Announce that there will be no third runway at Heathrow or anywhere else, and [impose] levies on oil companies and aviation to enhance renewables research.

Now no one in their right mind relishes the idea of increased noise pollution that an expanded London Airport would cause over the most densely populated part of the country, and those who believe that CO2 released from aircraft is affecting the climate would certainly welcome such decisiveness. But allowing an aviation bottleneck to become worse is not very smart either. Efficient communications is an essential part of any healthy economy.

Nor would many people object to research being directed at developing energy sources that will eventually reduce our dependency on fossil fuels. Cheap, reliable and plentiful sources of energy are also essential to economic growth. But why should the aviation and oil companies be forced to fund research into alternatives energy that will be directed and administered by central government? The age of cheap and secure oil supplies seems to be drawing to a close and market forces will lead them to explore these new technologies in any case.

What Marshall-Andrews is suggesting sounds very much like punitive taxation, but what is their crime?

These industries are responsible for carbon emissions because they provide goods and services that we all consume and see as being essential for our well-being, not because their managements are bogeymen driven by a desire to destroy the planet. Without oil and aviation, economies worldwide would crumble and our living standards with them. The poor, as ever would be the first to suffer.

Recent troubles in the financial markets are a sign of hard times ahead, and governments are going to have to look far more closely at the economic consequences of their actions in coming years. If these putative offenders against environmental rectitude are to be penalised by ‘levies’, the increased costs will, in any case, be passed on to the consumer.

Fear of climate change may have been a useful political device when the going was good, but from now on everyone will be looking at the bottom line far more carefully than they did during a decade of global economic growth and stability. The days when governments could confidently disburse funds to subsidise any politically convenient initiative are over. Politicians will have to be certain that they can justify expenditure if they are to retain the support of an impoverished electorate who are expected to pay the bills.
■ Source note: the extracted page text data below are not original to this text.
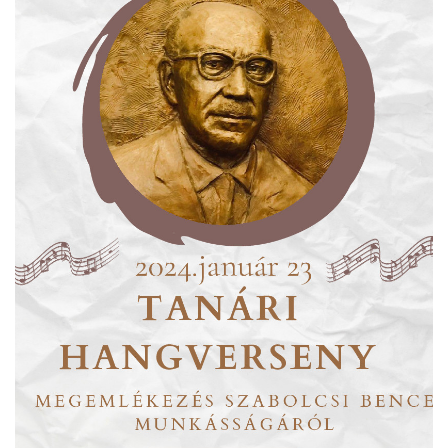
ja
dapesti Területi Válogatója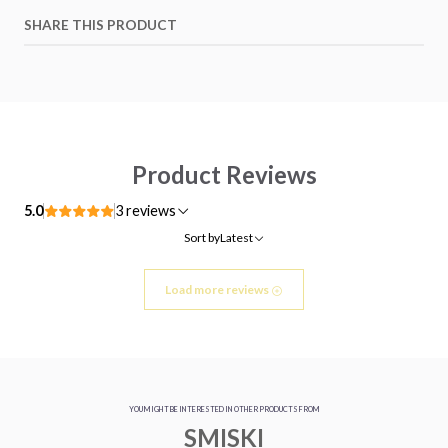
SHARE THIS PRODUCT
Product Reviews
5.0
3 reviews
Sort by
Latest
Load more reviews
YOU MIGHT BE INTERESTED IN OTHER PRODUCTS FROM
SMISKI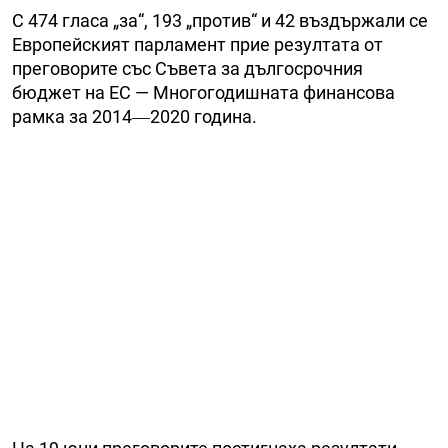
С 474 гласа „за“, 193 „против“ и 42 въздържали се
Европейският парламент прие резултата от
преговорите със Съвета за дългосрочния
бюджет на ЕС — Многогодишната финансова
рамка за 2014―2020 година.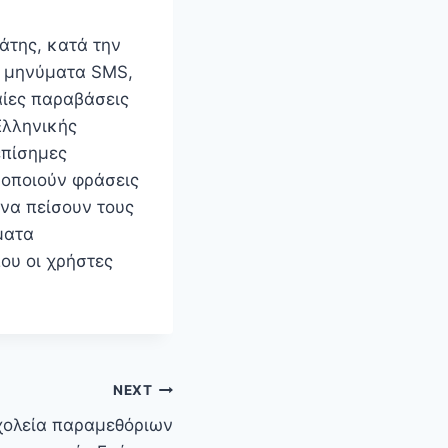
άτης, κατά την
ά μηνύματα SMS,
αίες παραβάσεις
Ελληνικής
επίσημες
μοποιούν φράσεις
να πείσουν τους
ματα
ου οι χρήστες
NEXT
σχολεία παραμεθόριων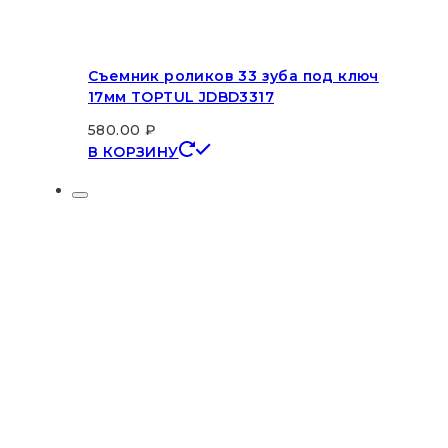
Съемник роликов 33 зуба под ключ
17мм TOPTUL JDBD3317
580.00
₽
В КОРЗИНУ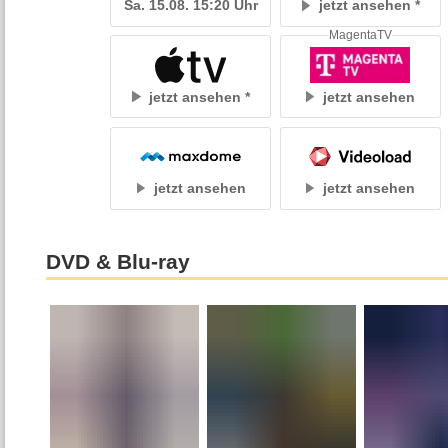
Sa. 15.08. 15:20 Uhr
jetzt ansehen
MagentaTV
jetzt ansehen
jetzt ansehen
jetzt ansehen
jetzt ansehen
DVD & Blu-ray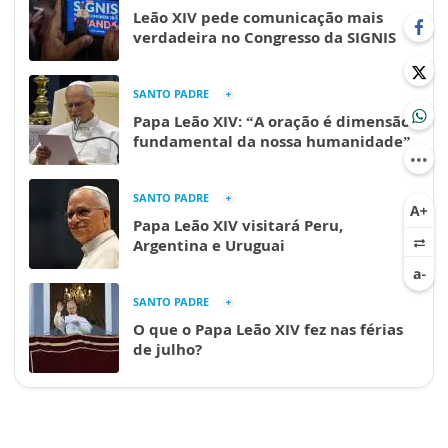
Leão XIV pede comunicação mais
verdadeira no Congresso da SIGNIS
SANTO PADRE
Papa Leão XIV: “A oração é dimensão
fundamental da nossa humanidade”
SANTO PADRE
Papa Leão XIV visitará Peru,
Argentina e Uruguai
SANTO PADRE
O que o Papa Leão XIV fez nas férias
de julho?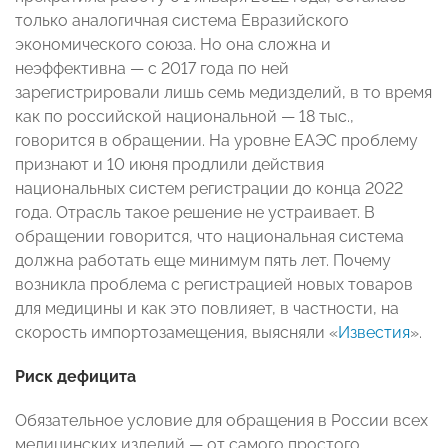
только аналогичная система Евразийского
экономического союза. Но она сложна и
неэффективна — с 2017 года по ней
зарегистрировали лишь семь медизделий, в то время
как по российской национальной — 18 тыс.,
говорится в обращении. На уровне ЕАЭС проблему
признают и 10 июня продлили действия
национальных систем регистрации до конца 2022
года. Отрасль такое решение не устраивает. В
обращении говорится, что национальная система
должна работать еще минимум пять лет. Почему
возникла проблема с регистрацией новых товаров
для медицины и как это повлияет, в частности, на
скорость импортозамещения, выясняли «
Известия
».
Риск дефицита
Обязательное условие для обращения в России всех
медицинских изделий — от самого простого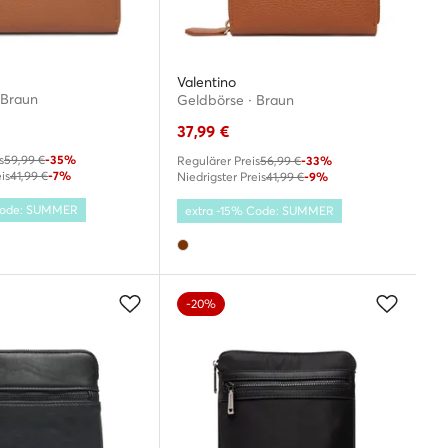
Valentino
 Braun
Geldbörse · Braun
37,99
€
s
59,99 €
-35%
Regulärer Preis
56,99 €
-33%
is
41,99 €
-7%
Niedrigster Preis
41,99 €
-9%
 Code: SUMMER
extra -15% Code: SUMMER
-20%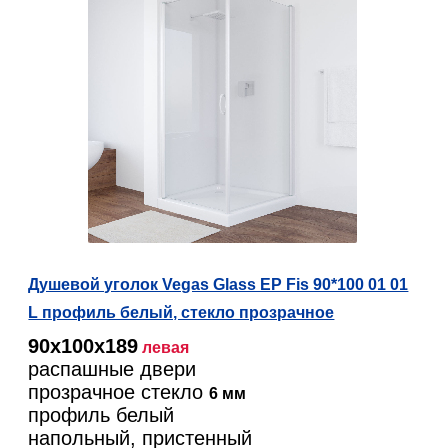
Душевой уголок Vegas Glass EP Fis 90*100 01 01
L профиль белый, стекло прозрачное
90х100х189
левая
распашные двери
прозрачное стекло
6 мм
профиль белый
напольный, пристенный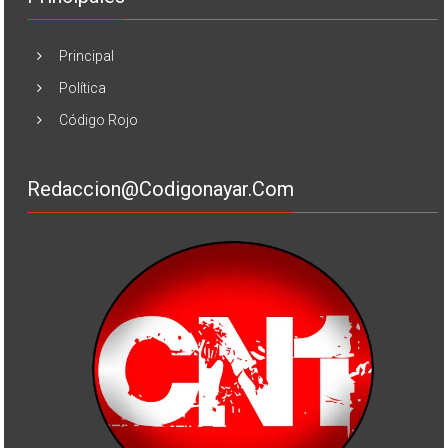
Principal
Política
Código Rojo
Redaccion@codigonayar.com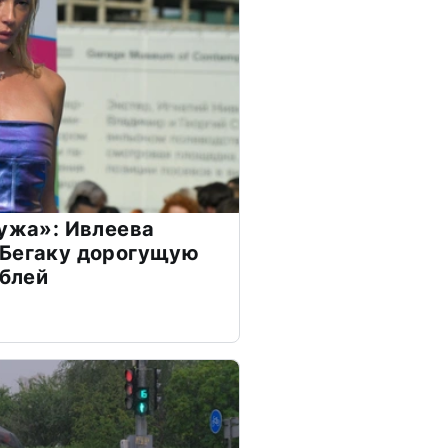
мужа»: Ивлеева
 Бегаку дорогущую
ублей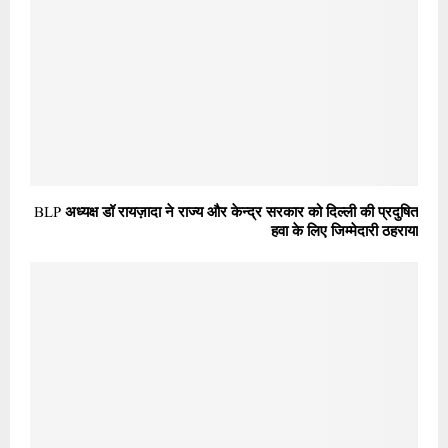
BLP अध्यक्ष डॉ रायज़ादा ने राज्य और केन्द्र सरकार को दिल्ली की प्रदुषित
हवा के लिए जिम्मेदारी ठहराया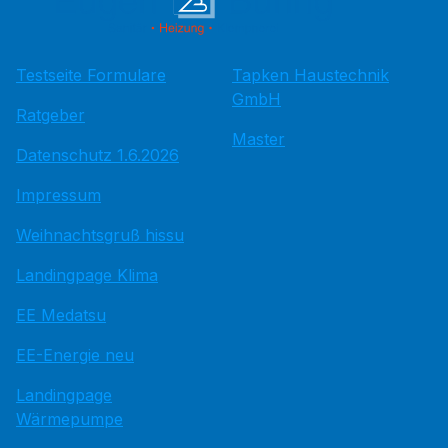
Testseite Formulare
Tapken Haustechnik
GmbH
Ratgeber
Master
Datenschutz 1.6.2026
Impressum
Weihnachtsgruß hissu
Landingpage Klima
EE Medatsu
EE-Energie neu
Landingpage
Wärmepumpe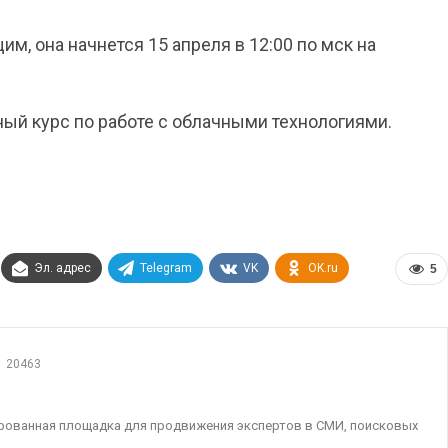
, она начнется 15 апреля в 12:00 по мск на
ый курс по работе с облачными технологиями.
Эл. адрес
Telegram
VK
OK.ru
5
20463
ированная площадка для продвижения экспертов в СМИ, поисковых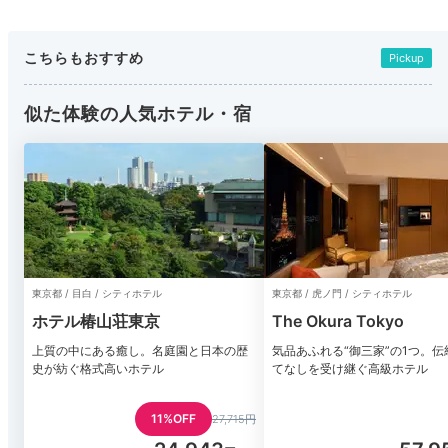
こちらもおすすめ
Pickup
似た体験の人気ホテル・宿
東京都 / 目白 / シティホテル
東京都 / 虎ノ門 / シティホテル
ホテル椿山荘東京
The Okura Tokyo
上質の中にある癒し。名庭園と日本の歴
気品あふれる“御三家”の1つ。伝
史が紡ぐ格式高いホテル
てなしを受け継ぐ高級ホテル
11%OFF
27,715円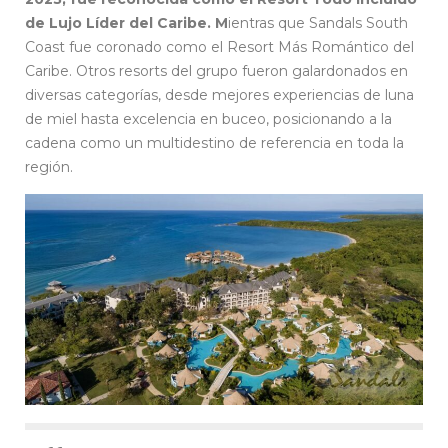
de Lujo Líder del Caribe. M
ientras que Sandals South
Coast fue coronado como el Resort Más Romántico del
Caribe. Otros resorts del grupo fueron galardonados en
diversas categorías, desde mejores experiencias de luna
de miel hasta excelencia en buceo, posicionando a la
cadena como un multidestino de referencia en toda la
región.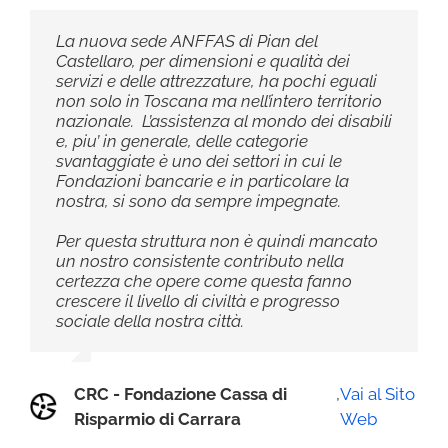
La nuova sede ANFFAS di Pian del
Castellaro, per dimensioni e qualità dei
servizi e delle attrezzature, ha pochi eguali
non solo in Toscana ma nell’intero territorio
nazionale. L’assistenza al mondo dei disabili
e, piu’ in generale, delle categorie
svantaggiate è uno dei settori in cui le
Fondazioni bancarie e in particolare la
nostra, si sono da sempre impegnate.
Per questa struttura non è quindi mancato
un nostro consistente contributo nella
certezza che opere come questa fanno
crescere il livello di civiltà e progresso
sociale della nostra città.
CRC - Fondazione Cassa di
,
Vai al Sito
Risparmio di Carrara
Web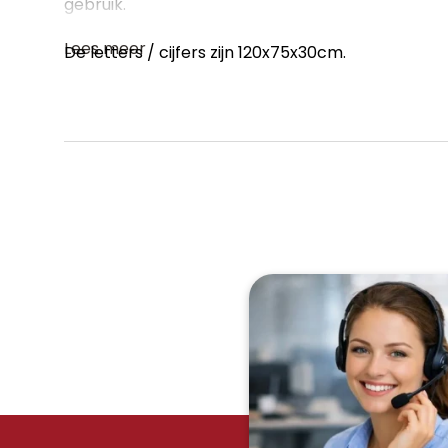
gebruik.
Lees meer
De letters / cijfers zijn 120x75x30cm.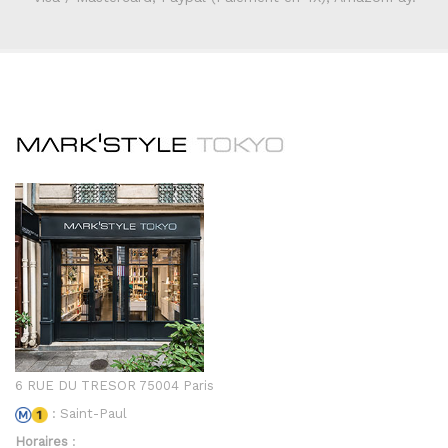
6 RUE DU TRESOR 75004 Paris
: Saint-Paul
Horaires
: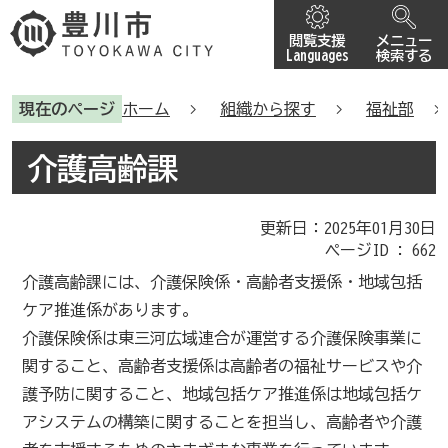
閲覧支援
メニュー
Languages
検索する
現在のページ
ホーム
組織から探す
福祉部
介護高齢課
更新日：2025年01月30日
ページID :
662
介護高齢課には、介護保険係・高齢者支援係・地域包括
ケア推進係があります。
介護保険係は東三河広域連合が運営する介護保険事業に
関すること、高齢者支援係は高齢者の福祉サービスや介
護予防に関すること、地域包括ケア推進係は地域包括ケ
アシステムの構築に関することを担当し、高齢者や介護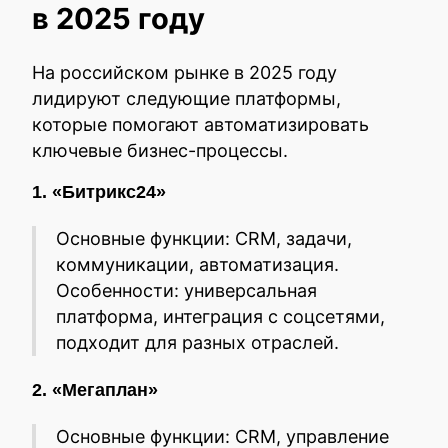
в 2025 году
На российском рынке в 2025 году
лидируют следующие платформы,
которые помогают автоматизировать
ключевые бизнес-процессы.
1. «Битрикс24»
Основные функции: CRM, задачи,
коммуникации, автоматизация.
Особенности: универсальная
платформа, интеграция с соцсетями,
подходит для разных отраслей.
2. «Мегаплан»
Основные функции: CRM, управление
The so-called ‘battle against climate change’ will be expensive, and taxpayers expect value for money. A far higher standard of evidence that anthropogenic global warming is taking place will be required than is presently available. Perhaps what little evidence there is will at last be considered objectively, rather than through the filter of environmental activism, commercial interest and political expediency.

Bob Marshall-Andrews seems oblivious to the fact that that the advice he is offering to ‘Captain Brown’ is that he should set a course that will inevitably cause his ship to founder. The days when self-indulgent idealists in affluent countries could exploit fashionable concerns about a dimly perceived threat are over. We face a period of economic turbulence that may be more or less severe, but there are few reasons for thinking that it will be short lived. Our leaders will be facing a far more hard-headed electorate who demand realism, not vague but well meaning promises to save the planet.

The old certainties that New Labour have thrived on during a decade of worldwide economic growth and prosperity have lost their political magic. Already the sanctimonious, controlling, and authoritarian approach that Bob Marshall-Andrews is advocating seems to belong to another age.